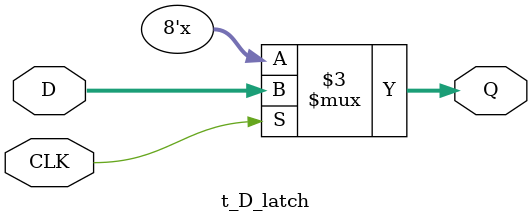
<source format=v>
module t_part5(Num,CLK,C_out,HEX0,HEX1,HEX2,HEX3,HEX4,HEX5);
	input 	[7:0]Num;
	input 	CLK;
	
	output	C_out;
	output	[6:0]HEX0,HEX1,HEX2,HEX3,HEX4,HEX5;
	
	wire 		[7:0]A,B 		/* synthesis keep */;
	reg		[8:0]state		/* synthesis keep */;
	
	wire		[7:0]Sum;
	
	D_latch		numa	(.CLK(CLK), .D(Num), .Q(A));
	D_latch		numb	(.CLK(~CLK), .D(Num), .Q(B));
	
//	sum8bits		sum	(.A(A), .B(B), .C_IN(0), .SUM(Sum), .C_OUT(C_out));
//	
//	seg7_control 	seg0	(.SEG7_IN(A[3:0]), .SEG7_OUT(HEX0));
//	seg7_control 	seg1	(.SEG7_IN(A[7:4]), .SEG7_OUT(HEX1));
//	
//	seg7_control 	seg2	(.SEG7_IN(B[3:0]), .SEG7_OUT(HEX2));
//	seg7_control 	seg3	(.SEG7_IN(B[7:4]), .SEG7_OUT(HEX3));
//	
//	seg7_control 	seg4	(.SEG7_IN(Sum[3:0]), .SEG7_OUT(HEX4));
//	seg7_control 	seg5	(.SEG7_IN(Sum[7:4]), .SEG7_OUT(HEX5));
endmodule

module t_D_latch(CLK, D, Q);
	input		[7:0] D;
	input		CLK;
	output	reg[7:0] Q;
	
	always @ (D,CLK) 
		if (CLK) 
			Q = D;
	
endmodule
</source>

■ ■ ■ ■ ■

## Problem description
Apart from the pictures, every record must be set down exactly.

## Final answer
<source format=v>
module t_part5(Num,CLK,C_out,HEX0,HEX1,HEX2,HEX3,HEX4,HEX5);
	input 	[7:0]Num;
	input 	CLK;
	
	output	C_out;
	output	[6:0]HEX0,HEX1,HEX2,HEX3,HEX4,HEX5;
	
	wire 		[7:0]A,B 		/* synthesis keep */;
	reg		[8:0]state		/* synthesis keep */;
	
	wire		[7:0]Sum;
	
	D_latch		numa	(.CLK(CLK), .D(Num), .Q(A));
	D_latch		numb	(.CLK(~CLK), .D(Num), .Q(B));
	
//	sum8bits		sum	(.A(A), .B(B), .C_IN(0), .SUM(Sum), .C_OUT(C_out));
//	
//	seg7_control 	seg0	(.SEG7_IN(A[3:0]), .SEG7_OUT(HEX0));
//	seg7_control 	seg1	(.SEG7_IN(A[7:4]), .SEG7_OUT(HEX1));
//	
//	seg7_control 	seg2	(.SEG7_IN(B[3:0]), .SEG7_OUT(HEX2));
//	seg7_control 	seg3	(.SEG7_IN(B[7:4]), .SEG7_OUT(HEX3));
//	
//	seg7_control 	seg4	(.SEG7_IN(Sum[3:0]), .SEG7_OUT(HEX4));
//	seg7_control 	seg5	(.SEG7_IN(Sum[7:4]), .SEG7_OUT(HEX5));
endmodule

module t_D_latch(CLK, D, Q);
	input		[7:0] D;
	input		CLK;
	output	reg[7:0] Q;
	
	always @ (D,CLK) 
		if (CLK) 
			Q = D;
	
endmodule
</source>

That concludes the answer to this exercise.